[Start of Excerpted records]

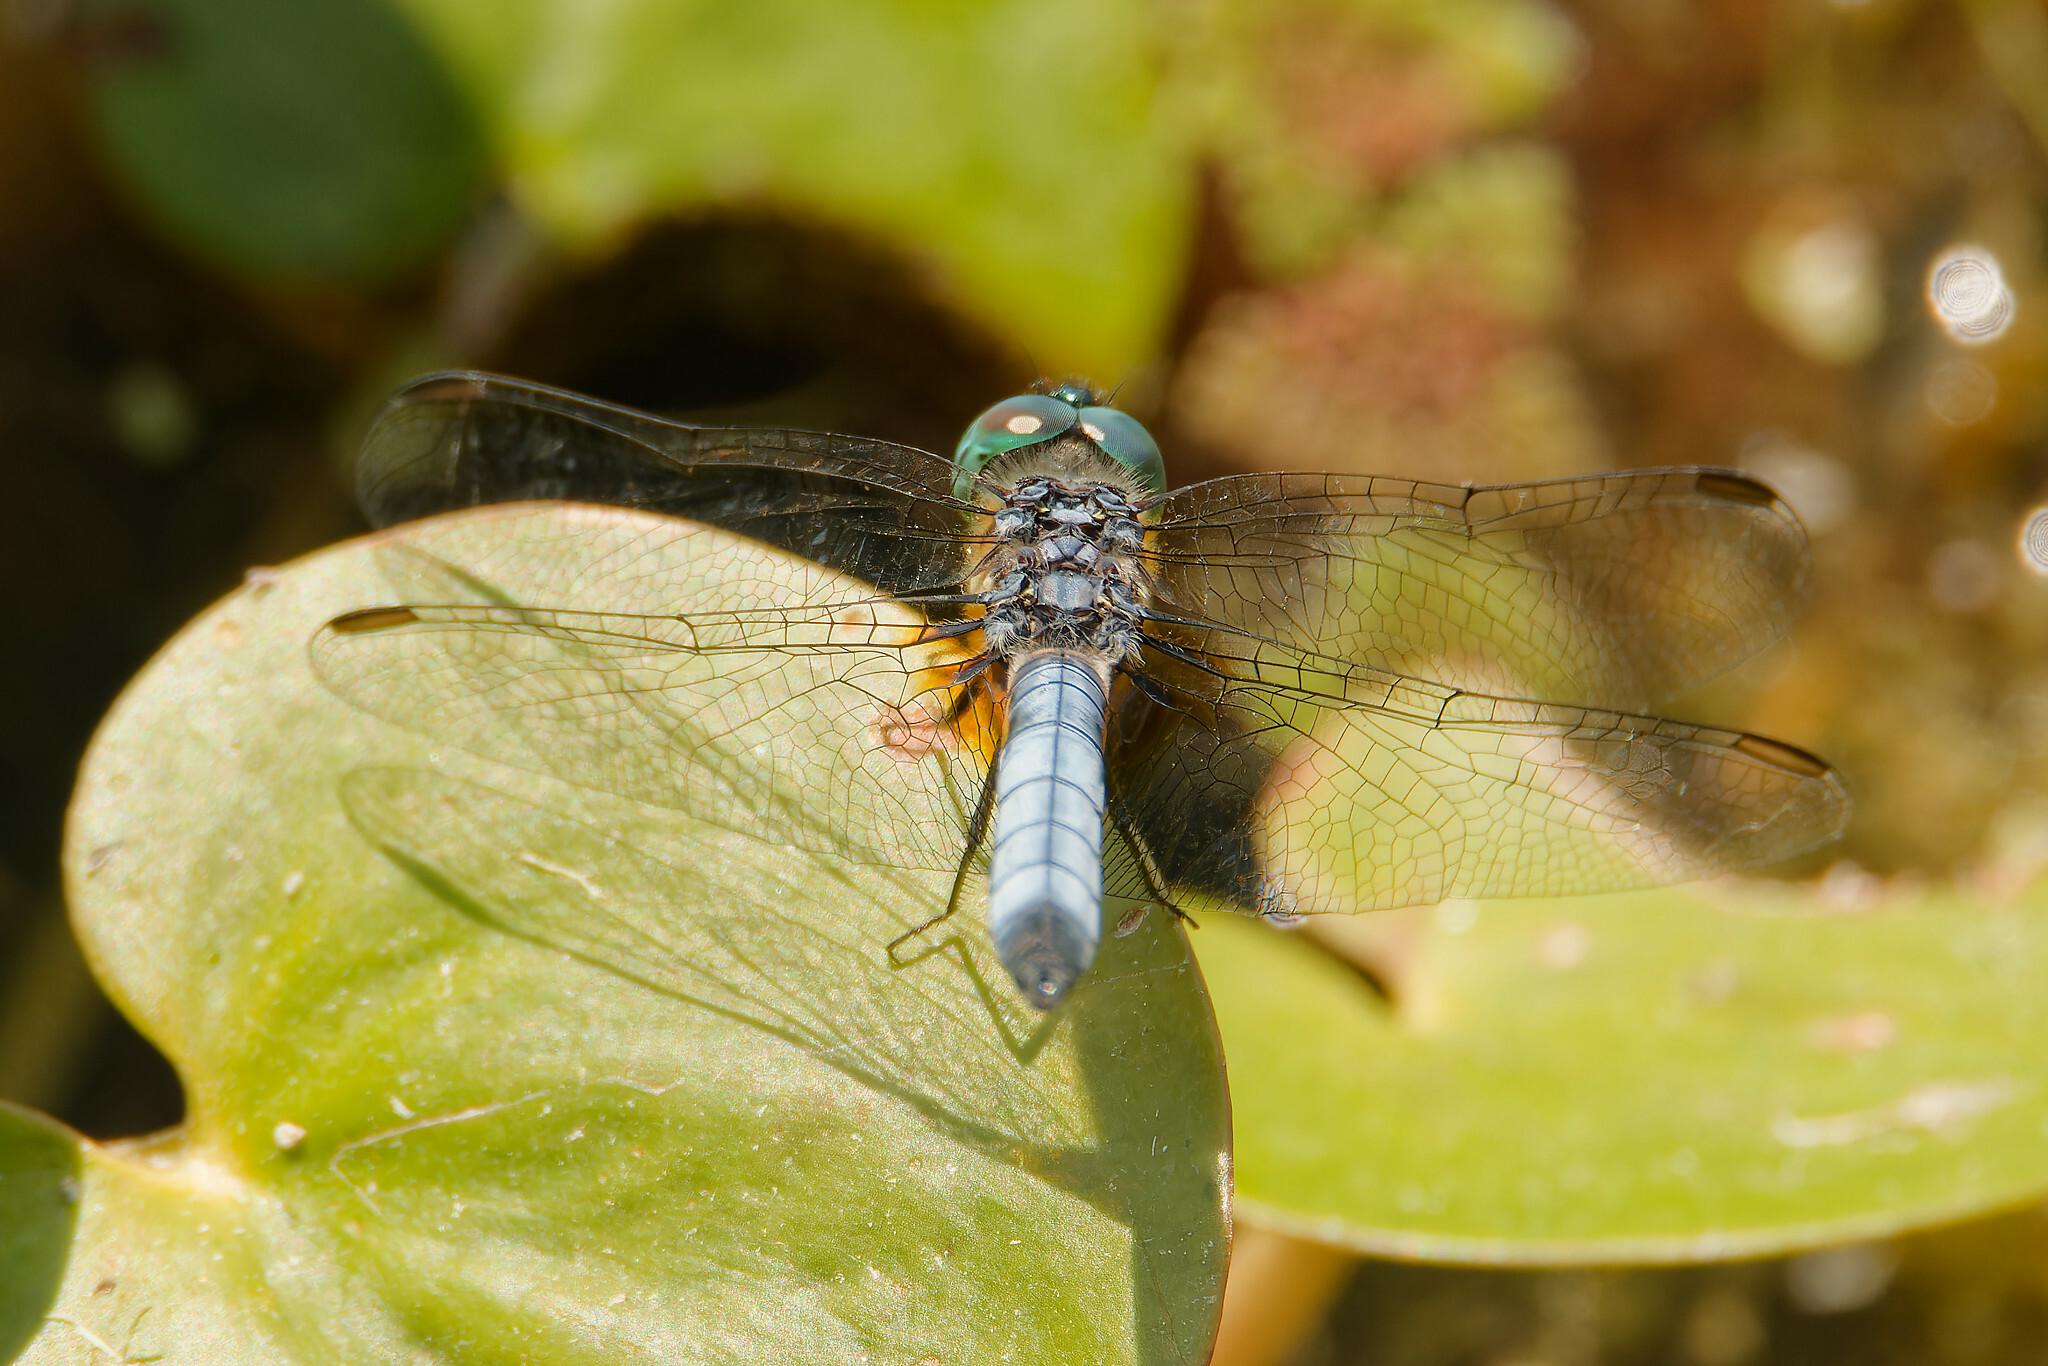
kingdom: Animalia
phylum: Arthropoda
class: Insecta
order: Odonata
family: Libellulidae
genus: Pachydiplax
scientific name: Pachydiplax longipennis
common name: Blue dasher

[End of Excerpted records]

▶ **Exercise requirements**: Please format every line of the data above as a JSON list of strings, one string per line, skipping blank lines. Leave the pictures out of the answer.

▶ **Correct response**:
[
  "kingdom: Animalia",
  "phylum: Arthropoda",
  "class: Insecta",
  "order: Odonata",
  "family: Libellulidae",
  "genus: Pachydiplax",
  "scientific name: Pachydiplax longipennis",
  "common name: Blue dasher"
]